Mark started his security career in 2001 as a SOC Analyst, and since then has been both fighting for blue team resources and trying to automate them out of a job. He has built, assessed, and managed security teams at the Pentagon, the White House, the Department of Energy, global Managed Security Service Providers, and numerous Fortune 500 clients. Mark enjoys finding new and innovative ways to help defenders scale through the right application of foundational knowledge and assistive technology. In 2012, he designed and launched a Managed Detection and Response (MDR) service offering and helped to invent an automated cyber threat hunting technology, both of which were later acquired. Mark enjoys reading, going to rock shows, and sneaking in the occasional Netflix binge.
SANS: What made you choose to work in security?
No two days are the same which works well with my limited attention span. Also, there is always something to learn, someone to learn from, and new concepts to explore. Even after 19 years in the field, I feel like a novice in so many areas, which keeps it exciting.
SANS: What was your first SANS course and GIAC Certification (if applicable)?

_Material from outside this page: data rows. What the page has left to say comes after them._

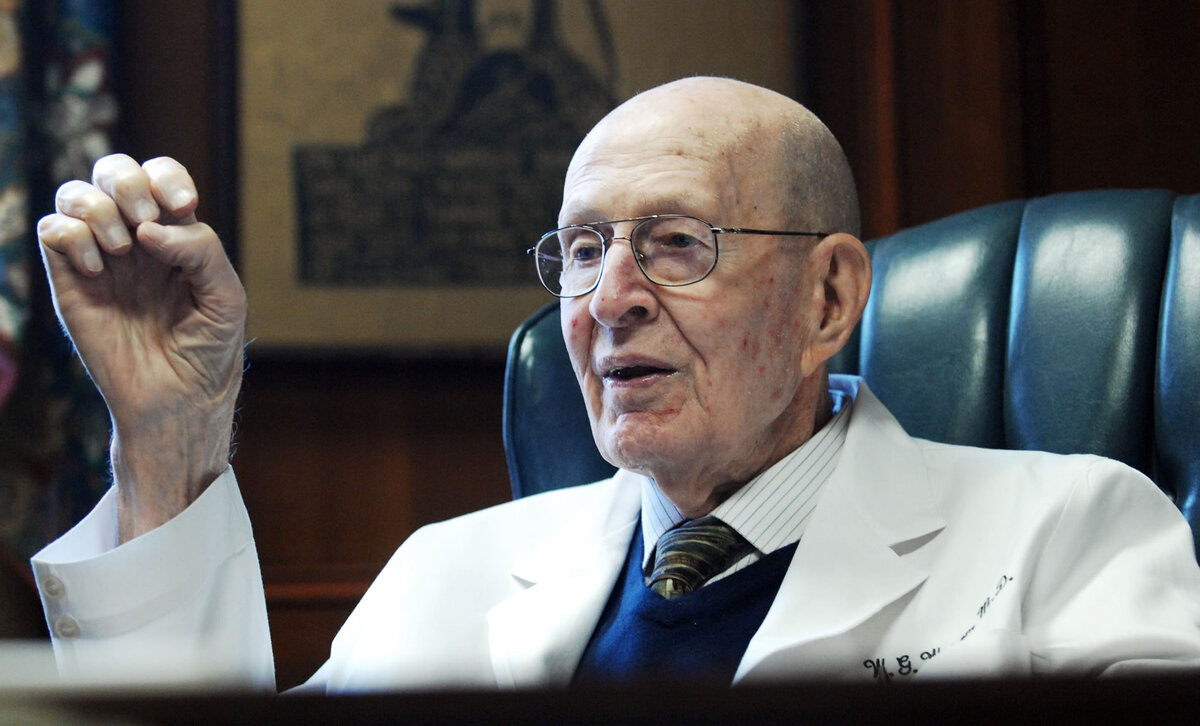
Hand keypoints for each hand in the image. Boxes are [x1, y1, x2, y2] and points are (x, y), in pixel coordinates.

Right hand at [37, 155, 246, 540]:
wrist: (177, 401)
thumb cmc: (208, 351)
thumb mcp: (225, 297)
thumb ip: (201, 249)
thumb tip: (150, 228)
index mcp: (176, 236)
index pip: (161, 177)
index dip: (167, 177)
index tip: (184, 206)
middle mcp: (135, 240)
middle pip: (113, 171)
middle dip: (127, 181)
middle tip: (146, 221)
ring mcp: (100, 258)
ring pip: (75, 193)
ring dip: (99, 208)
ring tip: (122, 250)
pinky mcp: (70, 282)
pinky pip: (52, 230)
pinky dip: (73, 235)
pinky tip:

My first SANS course was Intrusion Detection in Depth with Mike Poor. I was as enthralled by his great stories as I was of his technical mastery. I followed that up with SEC504 with Ed Skoudis, who of course is also a great instructor and storyteller. Obviously, I was extremely fortunate in my initial exposure to SANS.

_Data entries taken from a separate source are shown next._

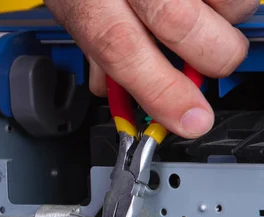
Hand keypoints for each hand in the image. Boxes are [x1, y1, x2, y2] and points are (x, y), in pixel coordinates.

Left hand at [45, 0, 258, 137]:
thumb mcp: (74, 4)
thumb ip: (97, 46)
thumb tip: (115, 89)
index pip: (122, 50)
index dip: (160, 91)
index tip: (191, 119)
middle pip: (182, 23)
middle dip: (211, 58)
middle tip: (211, 63)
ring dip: (229, 16)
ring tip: (208, 9)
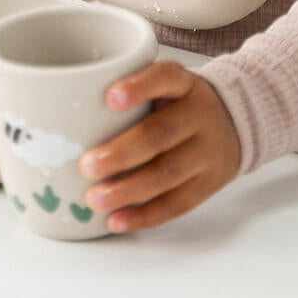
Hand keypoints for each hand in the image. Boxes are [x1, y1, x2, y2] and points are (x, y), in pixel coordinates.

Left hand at [79, 61, 240, 232]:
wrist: (235, 121)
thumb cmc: (179, 102)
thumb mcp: (165, 84)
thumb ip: (130, 90)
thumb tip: (61, 109)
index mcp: (184, 84)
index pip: (165, 77)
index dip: (139, 87)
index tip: (109, 97)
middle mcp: (199, 115)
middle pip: (160, 134)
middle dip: (121, 153)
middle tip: (87, 164)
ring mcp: (207, 152)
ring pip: (167, 174)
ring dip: (127, 189)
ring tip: (94, 197)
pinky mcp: (208, 184)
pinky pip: (177, 203)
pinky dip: (144, 215)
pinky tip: (117, 220)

SANS: What courses do you teach / author?
I currently teach SEC450: Blue Team Fundamentals, Security Operations and Analysis and soon will also be teaching LDR551: Building and Leading Security Operations Centers.
SANS: Why do you teach, research and practice information security?
Two reasons: teaching provides the opportunity to share what I know with others, which is so important for defenders to do so that we can all get better. The second reason is that understanding a topic well enough to teach it to others is sometimes a whole other level from putting it into practice, so it helps me stay sharp. It also gives me the chance to interact with more people to see what I might be missing out on (turns out there is usually a lot).
SANS: What tips can you provide newcomers to cyber security and defense?
There will always be someone more skilled (or differently skilled) than you. Understanding that you can’t know everything, always strive to fill gaps in your knowledge and don’t hesitate to question things. The minute you start feeling like you’re the smartest person in the room, find another room! Also, it’s understood that we let the red team claim their work is harder and more advanced than the blue team because it makes them feel good. It’s ok to let them believe.
SANS: Who has influenced your information security career?
I owe a great deal to more people than I can even list here. My early career was heavily influenced by the original Foundstone crew and their writing, technical work, and business ventures: Richard Bejtlich, Steven Andres, Kevin Mandia, and others. More recently, there are tons of entrepreneurs, researchers, and practitioners that I admire and try to emulate including many of the SANS faculty. I’ve also been lucky enough to work with some phenomenal comms people and business leaders who have expanded my view of how security fits into the larger picture. My Twitter follow list is a pretty good accounting of all of these.
SANS: What do you want people to know about you?
We often hear (and roll our eyes) at the phrase “thought leader.” Realistically, I think there are very few people in this field who could claim that title – and those individuals probably never would themselves. It’s far more important to be an enabler: someone who helps other people innovate and lead. That’s the kind of person, and the kind of practitioner, I try to be.
SANS: Favorite quotes?
In writing SEC450, John Hubbard included the quote “All models are wrong, but some are useful” by statistician George Box. This one really resonates with me as I often look for more structured, repeatable ways of doing things. But my all-time favorite is “Everybody has a plan until they get punched in the mouth,” which I think is paraphrased from Mike Tyson. This takes me back to my military days where you might train and train and train, but ultimately will have to rely on your ability to think fast and adapt when challenges arise. That happens to be a good description of incident response, too.
SANS: Tell us about things you enjoy that people may not expect.
For years growing up I aspired to be a comic book artist, and art was my first major in college. I ultimately decided that I enjoyed it more as a hobby than a profession, but I still try to find ways to work in my love of comics, art, and all things pop culture into my work.